Methotrexate (MTX) is used for several medical conditions, particularly cancers and rheumatologic conditions. High dose MTX is a widely used regimen in malignancies and known to cause renal toxicity. To our knowledge, there has been only one other case report published of methotrexate induced nephrogenic diabetes insipidus (DI).

Case Description

68 year-old male with a history of Burkitt’s Lymphoma with CNS involvement (on standard chemotherapy and high dose MTX) presented to the hospital for MTX infusion. He received high dose MTX the day following admission, and subsequently had an elevated MTX level of 10.61 micromoles/L. The nephrology service was consulted 9 days later due to polyuria. He has no history of renal disease and creatinine was unremarkable. Urinalysis on admission revealed a specific gravity of 1.020. He was net negative 8.5 L since admission and had urinated 4.0 L in 24 hours. However, he was being given a D5-100mEq bicarbonate infusion due to elevated MTX level. On the day of consult, urine osmolality was 156 mOsm/kg, raising the possibility of DI. Serum sodium was 144 mmol/L and serum osmolality was 292 mOsm/kg. Glucose and BUN were normal. His intravenous fluids were stopped. The MTX levels declined to 0.09 micromoles/L and urine osmolality increased, eventually reaching 432 mOsm/kg. His sodium levels decreased from the upper limit of normal to 138 mmol/L. His urine appeared more grossly concentrated and urine output slowed.
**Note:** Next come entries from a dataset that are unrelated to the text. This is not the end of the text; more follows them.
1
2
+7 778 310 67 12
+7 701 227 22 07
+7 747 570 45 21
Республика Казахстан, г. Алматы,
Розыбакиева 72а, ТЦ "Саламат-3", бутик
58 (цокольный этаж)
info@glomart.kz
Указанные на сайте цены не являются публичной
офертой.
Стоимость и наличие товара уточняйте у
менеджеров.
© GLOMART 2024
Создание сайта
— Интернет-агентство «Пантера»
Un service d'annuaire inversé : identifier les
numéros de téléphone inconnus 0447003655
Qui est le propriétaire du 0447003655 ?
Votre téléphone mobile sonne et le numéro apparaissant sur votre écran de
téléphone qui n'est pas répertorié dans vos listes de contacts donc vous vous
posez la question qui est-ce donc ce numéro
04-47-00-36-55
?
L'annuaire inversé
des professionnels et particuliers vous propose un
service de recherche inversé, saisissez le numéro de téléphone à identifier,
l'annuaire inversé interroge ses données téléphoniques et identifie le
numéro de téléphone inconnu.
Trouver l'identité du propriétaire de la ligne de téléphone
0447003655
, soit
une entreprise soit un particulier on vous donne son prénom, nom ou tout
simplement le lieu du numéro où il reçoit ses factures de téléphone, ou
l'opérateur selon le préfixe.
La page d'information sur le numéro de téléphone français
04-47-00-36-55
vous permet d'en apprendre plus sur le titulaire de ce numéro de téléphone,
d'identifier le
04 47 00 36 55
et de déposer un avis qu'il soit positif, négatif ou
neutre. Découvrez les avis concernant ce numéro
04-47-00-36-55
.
Nephrogenic DI as a result of medication use has been seen in a number of different therapies. It is suspected that our patient’s polyuria was secondary to methotrexate induced DI. His urinalysis on admission suggested he was able to concentrate his urine. On the day of consult, his urine osmolality could have suggested DI. His glucose and BUN were normal and would not favor osmotic diuresis. He did have serum sodium in the upper limit of normal as well as serum osmolality slightly less than 295 mOsm/kg, which could be due to the bicarbonate infusion lowering his true serum values. In the setting of increasing urinary concentration and decreasing urine output as MTX levels decrease, we can suspect that our patient suffered from methotrexate induced DI, of which has only been reported in one other published case report. Our patient case may contribute to the knowledge of the safety profile of MTX.